-- Given information follows --

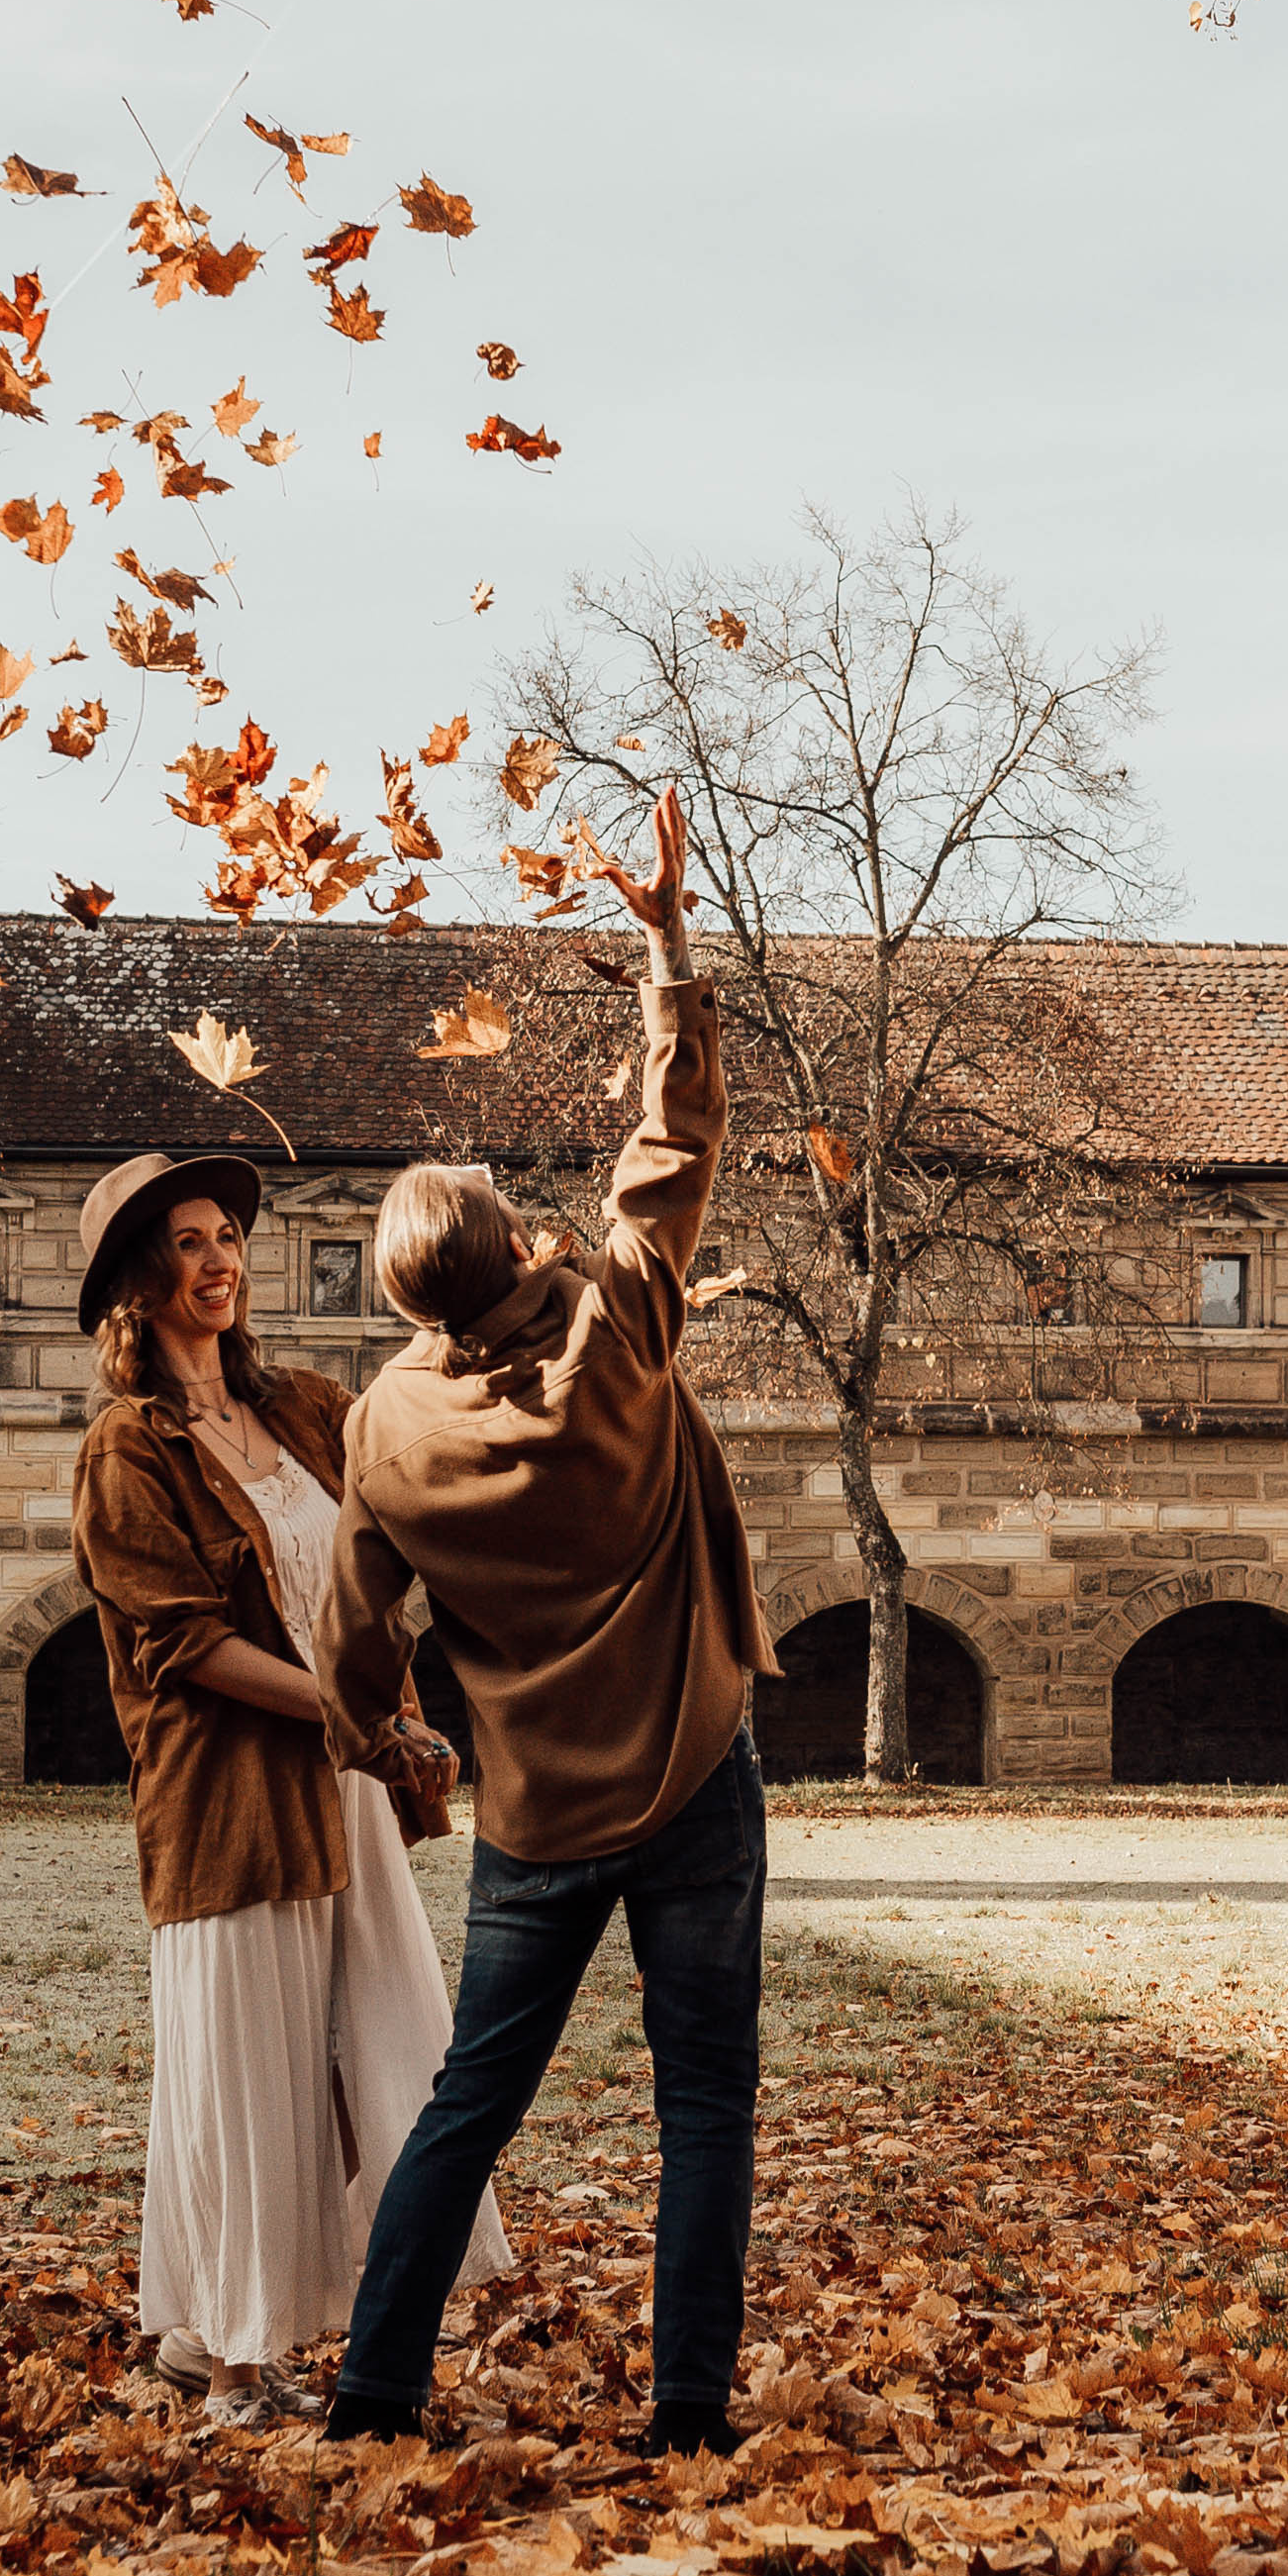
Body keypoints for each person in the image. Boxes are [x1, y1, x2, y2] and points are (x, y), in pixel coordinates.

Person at [311, 783, 780, 2454]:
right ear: (514, 1240)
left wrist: (398, 1750)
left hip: (535, 1815)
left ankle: (375, 2392)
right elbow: (673, 1149)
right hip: (695, 1780)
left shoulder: (387, 1429)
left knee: (470, 2105)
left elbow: (352, 1635)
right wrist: (662, 941)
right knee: (703, 2103)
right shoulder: (617, 1341)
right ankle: (689, 2417)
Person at [69, 1146, 510, 2429]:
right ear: (141, 1283)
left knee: (389, 2048)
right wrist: (350, 1712)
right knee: (242, 2062)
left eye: (225, 1237)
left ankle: (358, 2326)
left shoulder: (312, 1409)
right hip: (231, 1800)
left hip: (352, 1789)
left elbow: (419, 1484)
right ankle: (239, 2359)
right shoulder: (126, 1450)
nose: (219, 1260)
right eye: (188, 1244)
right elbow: (185, 1645)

-- Given information concluded --

* [Your assignment] The reply must match the records exactly, apart from the pictures, which are left out.

* [Result for this task]
Body keypoints for each person in the image. Boxes are [x1, y1, x2, y2] and points are (x, y), in pixel coordinates.

Person at [311, 783, 780, 2454]:
right ear: (514, 1240)
left wrist: (398, 1750)
left hip: (535, 1815)
left ankle: (375, 2392)
right elbow: (673, 1149)
right hip: (695, 1780)
left shoulder: (387, 1429)
left knee: (470, 2105)
left elbow: (352, 1635)
right wrist: (662, 941)
right knee: (703, 2103)
right shoulder: (617, 1341)
right ankle: (689, 2417)
Person at [69, 1146, 510, 2429]:
right ear: (141, 1283)
left knee: (389, 2048)
right wrist: (350, 1712)
right knee: (242, 2062)
left eye: (225, 1237)
left ankle: (358, 2326)
left shoulder: (312, 1409)
right hip: (231, 1800)
left hip: (352, 1789)
left elbow: (419, 1484)
right ankle: (239, 2359)
right shoulder: (126, 1450)
nose: (219, 1260)
right eye: (188, 1244)
right elbow: (185, 1645)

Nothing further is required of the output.